Compared to June 2022, the number of illegal entries from the Czech Republic to Germany has increased by around 50 percent, the federal police recently announced. Just a few days ago, a smuggler in the Ore Mountains, fleeing from the police, jumped out of a moving van and let 22 migrants with two small children on the loading area drive into the ditch. The smugglers are becoming less scrupulous, they accept great danger, says a policewoman. “You can actually see that in the entire Czech-Saxon border area,” says her colleague.

What the police officers don’t want to say, their cautious looks reveal: that here, on the eastern edge of the republic, they wouldn’t mind a little more support from Berlin. Especially since the Foreign Minister is no stranger to the topic of migration. The Greens politician recently gave her yes to a tougher border regime at the EU’s external borders. Many party friends were appalled by the plan to keep refugees in huge prisons.

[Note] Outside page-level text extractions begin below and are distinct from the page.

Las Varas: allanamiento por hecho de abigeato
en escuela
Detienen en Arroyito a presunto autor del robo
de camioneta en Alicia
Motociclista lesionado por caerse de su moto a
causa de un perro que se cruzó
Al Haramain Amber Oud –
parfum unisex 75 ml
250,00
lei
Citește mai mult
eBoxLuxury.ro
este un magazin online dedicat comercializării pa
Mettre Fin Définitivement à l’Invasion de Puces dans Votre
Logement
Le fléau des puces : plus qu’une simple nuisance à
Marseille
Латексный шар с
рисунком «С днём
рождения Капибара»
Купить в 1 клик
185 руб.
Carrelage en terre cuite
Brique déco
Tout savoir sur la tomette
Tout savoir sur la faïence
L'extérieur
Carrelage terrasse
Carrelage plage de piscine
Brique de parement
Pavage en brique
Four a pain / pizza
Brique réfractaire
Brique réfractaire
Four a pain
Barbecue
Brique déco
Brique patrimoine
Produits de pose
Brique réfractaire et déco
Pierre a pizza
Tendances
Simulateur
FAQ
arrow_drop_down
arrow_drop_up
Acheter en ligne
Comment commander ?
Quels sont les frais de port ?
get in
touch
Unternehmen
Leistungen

However, Baerbock does not appear to have any regrets at having pushed ahead with the tightening of EU asylum practices in the European convoy. Only if the external borders are protected could Europe’s internal borders remain open, even here, “in the heart of Europe,” she argues. And what does the minister say to the many Saxons who would like permanent border controls? a journalist asks on the market square. Daily travel across the border, back and forth, is “the pulse of Europe,” Baerbock replies. She doesn’t want to change that “at the moment”. Then she has to go, time is running out. The minister looked happier.